Ciência e Desafios Éticos
A partir da década de 70 do século XX aparece um ramo da ciência denominado bioética, vocacionado para o estudo dos problemas morais levantados pela investigação no âmbito das ciências da vida, como a medicina e a biologia.
A bioética tenta conciliar todo o progresso científico com os meios utilizados, para que este seja possível com a finalidade deste mesmo progresso, que é o bem-estar do ser humano.
Aparecem neste contexto dois fatores a ter em consideração: a justa distribuição de curativos e o direito que o paciente possui em decidir a aplicação ou não do tratamento.
Nos Estados Unidos foram-se tornando comuns os comités de bioética em praticamente todos os hospitais, sob requisito crescente dos médicos, como meio de deliberação sobre o modo de encarar as novas realidades concernentes às modernas alterações de relacionamento entre os doentes e os médicos, às atitudes de recusa da dor, ao aperfeiçoamento da tecnologia relativa à medicina, que permite o prolongamento do tempo de vida de forma artificial e a manipulação genética - entre outras realizações - e às novas correntes de opinião. Sendo um dos fatores mais importantes o papel do paciente e as escolhas que deve poder fazer em consonância com os seus valores e forma de vida, a função do médico passa de ser fechada e incontestável a comunicativa e interativa.
A manipulação genética, o aborto e a eutanásia são dos fatores mais comentados e controversos neste âmbito, uma vez implicam fatores como os direitos de futuras gerações, o direito à vida e o facto de se terminar com a existência de alguém (que é uma das situações mais condenadas pelas sociedades), além de implicar valores morais e religiosos. De igual forma, o desenvolvimento dos contracetivos - que evitam, entre outros fatores (como o abandono de crianças), os problemas psicológicos e de saúde, os abortos e as gravidezes indesejadas, as DST (Doenças Sexualmente Transmissíveis, uma das quais, a SIDA, é a maior praga dos séculos XX/XXI) - são condenados por determinados setores da sociedade em função dos valores morais que preconizam a procriação e ausência de relações sexuais pré-matrimoniais.
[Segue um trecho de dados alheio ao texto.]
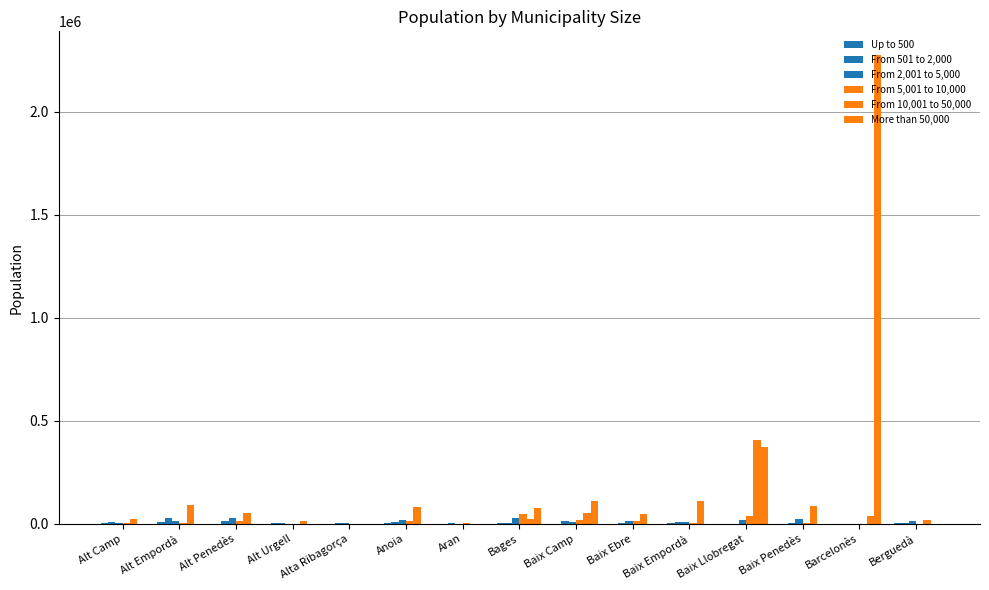

Where does the From 10,001 to 50,000 series first go above 46698?

Alt Empordà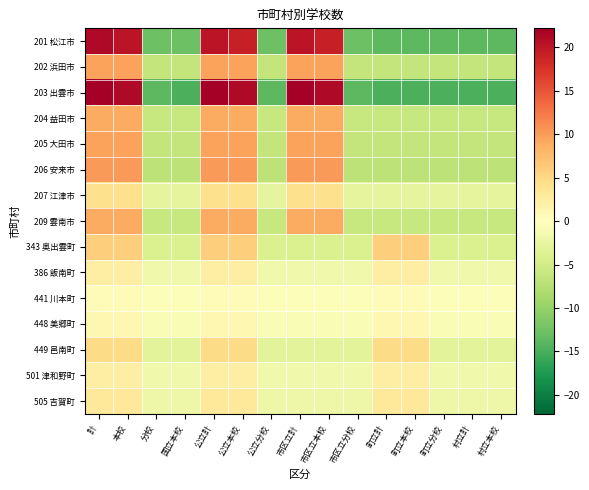

List the series in order of their peak value, highest first.

203 出雲市, 201 松江市, 206 安来市, 202 浜田市, 205 大田市, 204 益田市, 209 雲南市, 343 奥出雲町, 449 邑南町, 207 江津市, 505 吉賀町, 386 飯南町, 501 津和野町, 448 美郷町, 441 川本町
A experiência em seres humanos obriga igualmente a que o sujeito seja informado e assinta voluntariamente, à aprovação do projeto por uma comissão de ética e a haver interesse científico e necessidade para a experiência num ser humano, conforme a "Convenção do Conselho da Europa para a proteção dos direitos do Homem e dignidade do ser humano face às aplicações da Biologia e Medicina" (1999). O que se torna bem patente quando o assunto respeita aos transplantes de órgãos, o bem individual sobrepõe-se sempre ao comum, sendo os interesses de cada pessoa mais importantes que os da ciência.
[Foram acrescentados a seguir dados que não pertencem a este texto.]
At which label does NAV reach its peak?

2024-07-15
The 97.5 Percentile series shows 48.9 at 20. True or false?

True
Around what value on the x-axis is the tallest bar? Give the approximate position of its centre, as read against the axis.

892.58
Deve-se também mencionar a obrigatoriedade de aplicar ao sujeito alvo de experiência a terapia que se verificou ser a mais apropriada durante o estudo e a proibição de produção de embriões para fins experimentais, sendo permitida a investigação em embriões in vitro se os mesmos forem salvaguardados. Também no ramo da clonagem se geraram controvérsias no concernente aos direitos dos seres vivos, após o sucesso da aplicação do processo à ovelha Dolly (1997), uma vez que surgiu a possibilidade da indiscriminada cópia de células e organismos idênticos através de manipulação genética laboratorial e reprodução sexual.
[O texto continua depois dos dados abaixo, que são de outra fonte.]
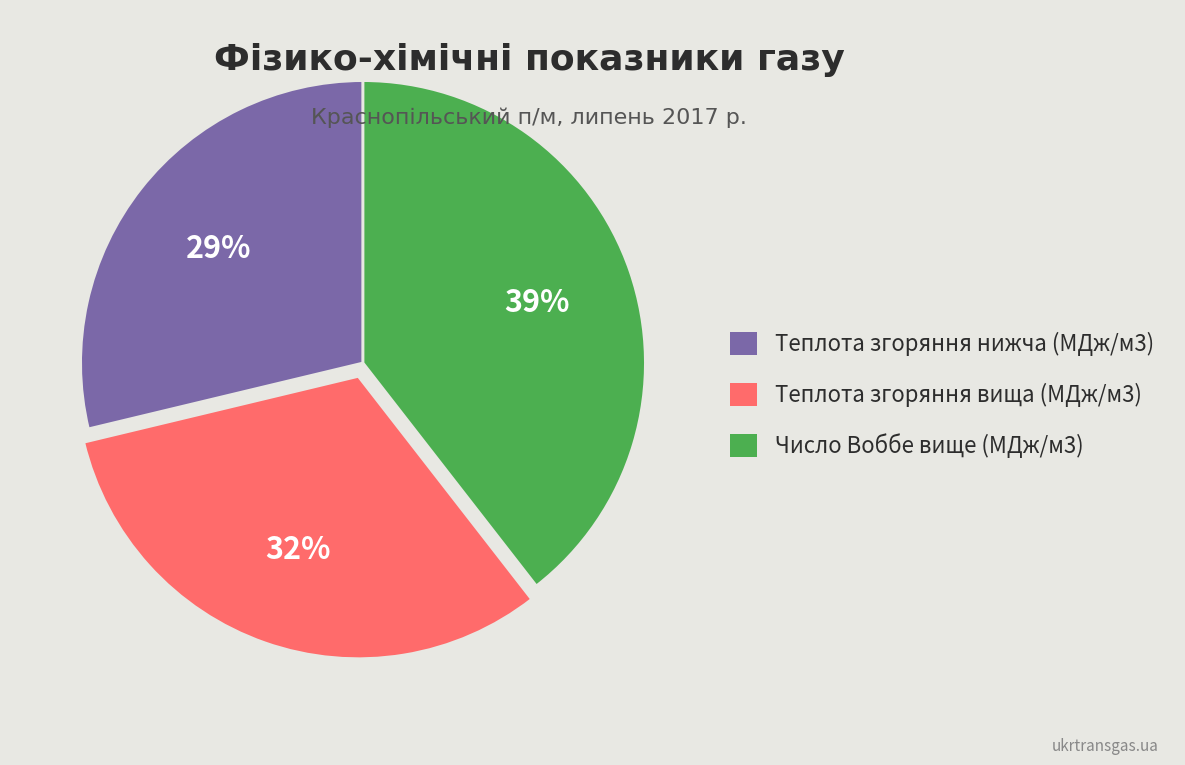

To the nearest percent, what is the combined percentage of Число Воббе вище (МДж/м3) and Теплота згоряння нижча (МДж/м3)?

68%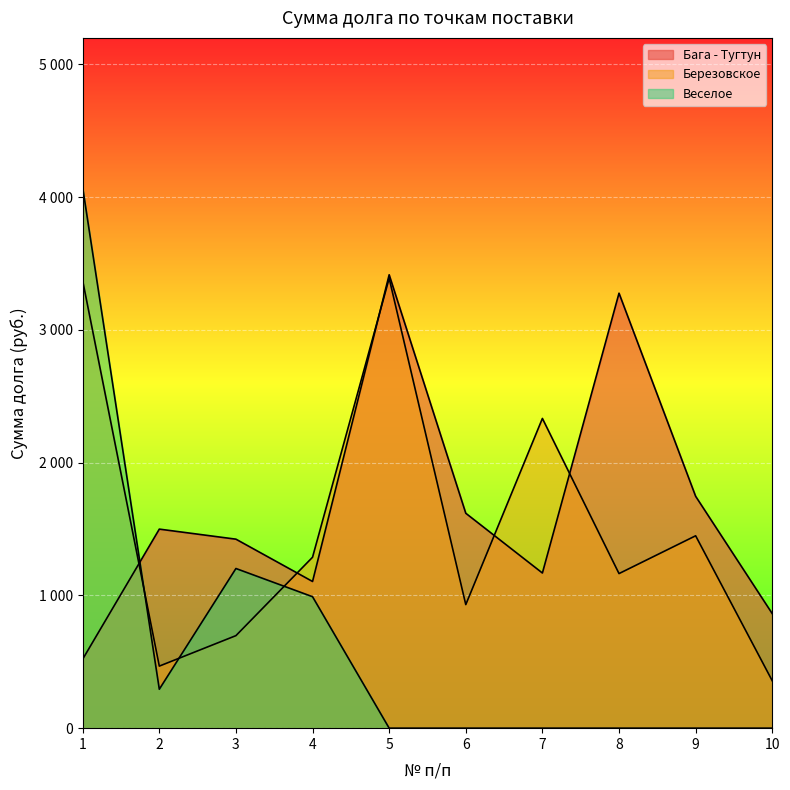

Count the number of categories in the chart.

10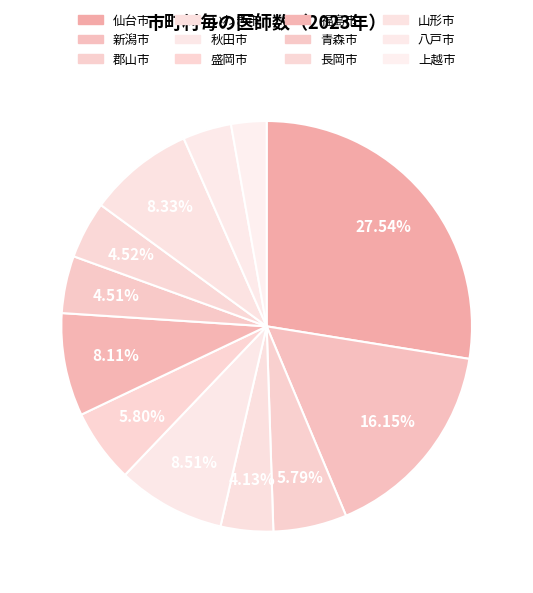

How many slices are in this pie chart?

12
Por outro lado, colocam-se as questões dos direitos dos animais, ao verificar-se que o avanço da ciência depende em grande parte da experiência nestes seres vivos antes de se aplicar ao Homem. Enquanto que nos primórdios da investigação era comum usar todo e qualquer animal indiscriminadamente, foram-se gradualmente impondo regras, que obrigam a um tratamento mais humano e restringem as espécies e proveniências dos animais, existindo, além disso, direitos que os protegem.